I felt guilty doing so and I still feel guilty now. What if, by taking the treatment, someone else went without? I’m aware that, at the time of the treatment, the private sector was being controlled by the NHS. So, this should mean that proper triage rules are in place. That all treatments were offered in accordance with need, across both parts of the system. But I’ll never know for sure.
It’s something that I’m going to have to live with…
How long I have to live with it, is anyone’s guess.
My prognosis is still that I have two to three years left to live. It’s an ongoing thing that will only make sense in retrospect. There’s no reason that the clock didn’t start ticking in February, when I got told of my latest recurrence…
Mind you, there’s no reason that it did. After all, this is the fifth time in my cancer story that I’ve been told that I’ve got cancer. And who ever said, “Fifth time’s the charm?!”
No one, that’s who.
So, my plan is to keep on keeping on, and wait to see what the scan results in July have to say.
I just felt that my cancer story has become such a major part of my life, that I needed to address it here. My cancer story is part of the larger story of my life, and I need to own that.
And part of owning it, is talking about it.
Something that I now have done…
6 thoughts on “My Cancer Story So Far”
Hey Paul, hope you’re doing good . Did you get your scan results ?
Hi Somdatta,
Yes, thank you, my results are back. They show that the radiotherapy has reduced the size of my liver tumour by about 25%, which is good news. The scans also confirm that there are no additional tumours anywhere else, which is even better. Now it’s just a case of getting a date for some surgery to get rid of the liver tumour altogether. Which will be the best thing of all.
All the best,
Paul
Paul,
Thanks for the story. I am from the United States and I am dealing with stage 4 colon cancer.
Your story helps me. As the saying goes “misery loves company”.
Good luck to you and your family!
Hi Dan,
Really sorry to hear that you’re having to go through it as well. I’m here if you want to chat.
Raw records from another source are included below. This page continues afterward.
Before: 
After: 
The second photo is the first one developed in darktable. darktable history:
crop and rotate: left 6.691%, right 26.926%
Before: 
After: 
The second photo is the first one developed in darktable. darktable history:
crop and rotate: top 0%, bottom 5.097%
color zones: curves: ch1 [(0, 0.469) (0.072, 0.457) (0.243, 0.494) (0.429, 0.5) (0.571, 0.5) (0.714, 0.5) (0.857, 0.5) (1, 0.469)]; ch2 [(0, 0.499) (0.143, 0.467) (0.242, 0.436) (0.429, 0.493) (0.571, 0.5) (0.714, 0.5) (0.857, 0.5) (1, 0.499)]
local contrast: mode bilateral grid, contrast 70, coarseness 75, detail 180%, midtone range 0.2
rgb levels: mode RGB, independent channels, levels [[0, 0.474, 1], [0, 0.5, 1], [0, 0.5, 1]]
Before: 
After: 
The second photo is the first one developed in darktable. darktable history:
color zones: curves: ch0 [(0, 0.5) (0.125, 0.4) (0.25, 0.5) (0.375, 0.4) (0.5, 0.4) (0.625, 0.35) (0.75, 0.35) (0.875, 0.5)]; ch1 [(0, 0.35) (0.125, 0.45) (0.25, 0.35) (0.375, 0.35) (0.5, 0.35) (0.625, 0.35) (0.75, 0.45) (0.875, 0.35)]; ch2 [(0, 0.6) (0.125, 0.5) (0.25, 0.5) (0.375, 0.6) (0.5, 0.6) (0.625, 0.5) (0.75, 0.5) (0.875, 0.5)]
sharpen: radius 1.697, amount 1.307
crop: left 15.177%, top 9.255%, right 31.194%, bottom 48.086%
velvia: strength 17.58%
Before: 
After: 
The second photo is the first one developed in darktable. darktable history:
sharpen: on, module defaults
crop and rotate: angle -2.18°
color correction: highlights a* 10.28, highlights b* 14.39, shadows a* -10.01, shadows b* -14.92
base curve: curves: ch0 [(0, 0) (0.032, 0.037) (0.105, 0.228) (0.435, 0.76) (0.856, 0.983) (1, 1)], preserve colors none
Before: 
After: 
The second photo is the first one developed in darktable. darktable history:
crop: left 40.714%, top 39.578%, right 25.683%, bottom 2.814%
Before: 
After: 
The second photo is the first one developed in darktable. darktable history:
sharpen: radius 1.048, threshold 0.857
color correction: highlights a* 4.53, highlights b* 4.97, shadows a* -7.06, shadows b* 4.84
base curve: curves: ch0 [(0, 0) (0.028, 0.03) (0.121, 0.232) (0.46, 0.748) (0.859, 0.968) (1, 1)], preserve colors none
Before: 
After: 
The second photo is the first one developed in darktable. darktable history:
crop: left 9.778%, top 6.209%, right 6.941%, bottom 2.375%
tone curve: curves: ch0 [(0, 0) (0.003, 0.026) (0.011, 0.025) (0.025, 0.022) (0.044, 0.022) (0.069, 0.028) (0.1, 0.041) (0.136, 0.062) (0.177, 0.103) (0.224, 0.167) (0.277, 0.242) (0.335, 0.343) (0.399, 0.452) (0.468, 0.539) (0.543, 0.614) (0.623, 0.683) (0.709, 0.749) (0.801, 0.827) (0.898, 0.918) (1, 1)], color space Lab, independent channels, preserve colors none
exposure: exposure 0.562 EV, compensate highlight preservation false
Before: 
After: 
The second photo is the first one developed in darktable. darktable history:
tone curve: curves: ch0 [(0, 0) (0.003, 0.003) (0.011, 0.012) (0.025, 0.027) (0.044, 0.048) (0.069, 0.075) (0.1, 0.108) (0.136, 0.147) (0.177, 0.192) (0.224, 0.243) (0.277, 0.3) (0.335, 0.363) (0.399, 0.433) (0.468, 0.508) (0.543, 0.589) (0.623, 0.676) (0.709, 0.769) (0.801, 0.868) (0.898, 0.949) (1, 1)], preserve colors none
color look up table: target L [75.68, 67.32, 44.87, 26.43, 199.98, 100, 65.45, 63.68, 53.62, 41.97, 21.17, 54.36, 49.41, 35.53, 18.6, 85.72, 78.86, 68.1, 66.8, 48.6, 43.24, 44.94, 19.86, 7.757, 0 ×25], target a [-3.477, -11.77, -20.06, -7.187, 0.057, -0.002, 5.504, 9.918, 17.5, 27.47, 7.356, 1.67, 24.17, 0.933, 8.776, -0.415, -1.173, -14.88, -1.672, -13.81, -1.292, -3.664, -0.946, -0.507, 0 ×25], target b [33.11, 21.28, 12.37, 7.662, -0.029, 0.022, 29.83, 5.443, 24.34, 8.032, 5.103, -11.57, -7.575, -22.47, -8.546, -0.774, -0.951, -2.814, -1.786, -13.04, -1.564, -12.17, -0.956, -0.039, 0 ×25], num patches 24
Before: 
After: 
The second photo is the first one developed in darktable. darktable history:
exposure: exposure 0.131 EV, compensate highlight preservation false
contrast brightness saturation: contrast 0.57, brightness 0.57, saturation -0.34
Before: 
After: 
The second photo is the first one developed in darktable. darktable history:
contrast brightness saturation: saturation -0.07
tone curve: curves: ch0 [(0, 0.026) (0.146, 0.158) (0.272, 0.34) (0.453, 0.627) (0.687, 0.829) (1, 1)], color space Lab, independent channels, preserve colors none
I’m happy to hear that you’ve found my story helpful. It’s nice to know something positive has come from my experiences.
All the best to you and yours,
Paul
Hi Paul,
It’s so great a news ! Have you been able to get a date for surgery yet, for the removal of the tumor in the liver ? Eager to hear from you.
Best wishes 🙂
Hello Somdatta,
Thanks for your support.
Things have taken an unexpected twist with the surgery, in that there is no surgery…
But this is a good thing. My most recent scans were unable to pick out any obvious tumours on my liver. As such, the surgeon couldn’t do any surgery, because he couldn’t see anything to remove. And the reason for that was that the SABR radiotherapy that I had last May has kept working in the background, slowly eating away at the cancer cells. And, now, it seems all the cancer cells are gone.
You’ve got to be happy with that.
My next scans are in the Autumn, and even if the cancer does come back, I’ve had a nice summer off.